RECORD SET:
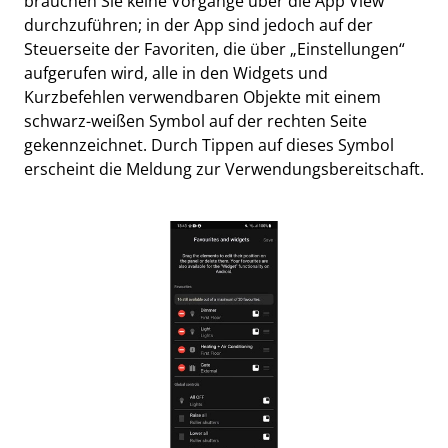
brauchen Sie keine Vorgänge über die App View
durchzuführen; in der App sind jedoch auf der
Steuerseite der Favoriten, die über „Einstellungen“
aufgerufen wird, alle in den Widgets und
Kurzbefehlen verwendbaren Objekte mit einem
schwarz-weißen Symbol auf der rechten Seite
gekennzeichnet. Durch Tippen auf dieses Symbol
erscheint die Meldung zur Verwendungsbereitschaft.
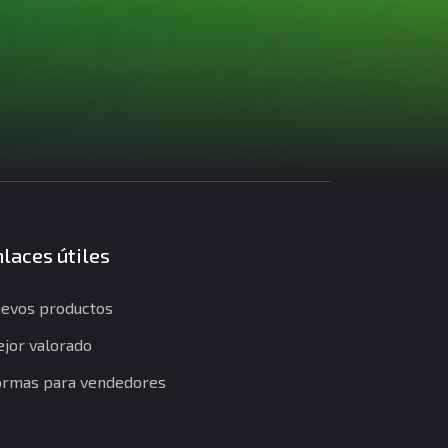
laces útiles
evos productos
jor valorado
rmas para vendedores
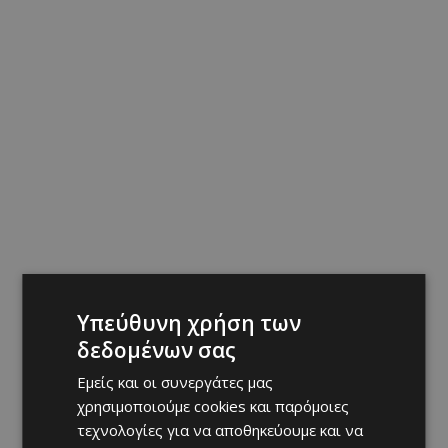
Υπεύθυνη χρήση των
δεδομένων σας
Εμείς και οι συνεργάτες μας
χρησιμοποιούμε cookies και παρόμοιες
τεχνολογίες για να αποθηκεύουμε και να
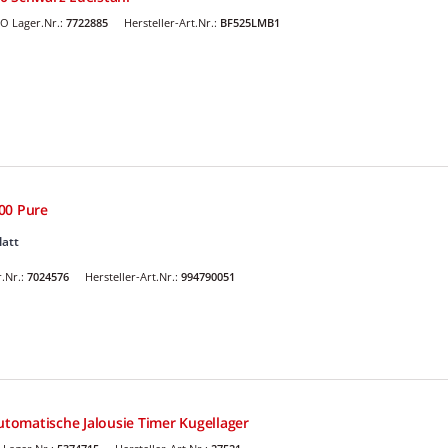
O Lager.Nr.:
7722885
Hersteller-Art.Nr.:
BF525LMB1
00 Pure
latt
.Nr.:
7024576
Hersteller-Art.Nr.:
994790051
omatische Jalousie Timer Kugellager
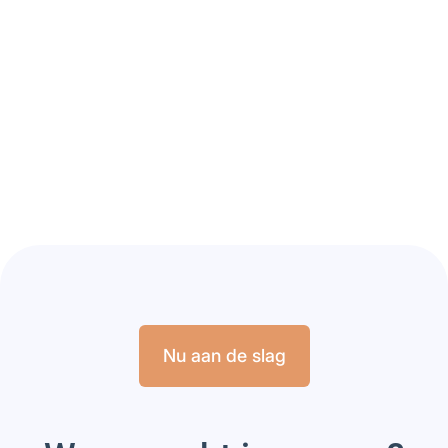
Een nieuwe
samenwerking tussen
Aubenhausen en
Hippovibe
Artikel lezen
Nu aan de slag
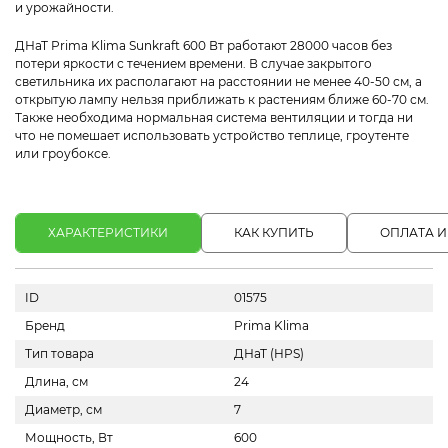
и урожайности.
ДНаТ Prima Klima Sunkraft 600 Вт работают 28000 часов без
потери яркости с течением времени. В случае закрытого
светильника их располагают на расстоянии не менее 40-50 см, а
открытую лампу нельзя приближать к растениям ближе 60-70 см.
Также необходима нормальная система вентиляции и тогда ни
что не помешает использовать устройство теплице, гроутенте
или гроубоксе.
ХАРАКТЕРИСТИКИ
КАК КУПИТЬ
ОПЛАТА И
ID
01575
Бренд
Prima Klima
Тип товара
ДНаТ (HPS)
Длина, см
24
Диаметр, см
7
Мощность, Вт
600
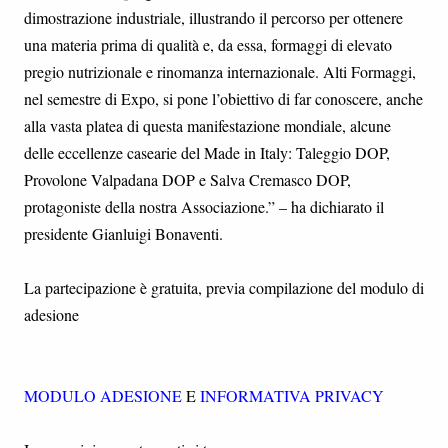
dimostrazione industriale, illustrando il percorso per ottenere
una materia prima di qualità e, da essa, formaggi di elevato
pregio nutrizionale e rinomanza internazionale. Alti Formaggi,
nel semestre di Expo, si pone l’obiettivo di far conoscere, anche
alla vasta platea di questa manifestazione mondiale, alcune
delle eccellenze casearie del Made in Italy: Taleggio DOP,
Provolone Valpadana DOP e Salva Cremasco DOP,
protagoniste della nostra Associazione.” – ha dichiarato il
presidente Gianluigi Bonaventi.
La partecipazione è gratuita, previa compilazione del modulo di
adesione
MODULO ADESIONE
E
INFORMATIVA PRIVACY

THE TASK: Copy each line above that contains the word "über".

RESPONSE TO THE TASK:
brauchen Sie keine Vorgänge über die App View
Steuerseite der Favoriten, die über „Einstellungen“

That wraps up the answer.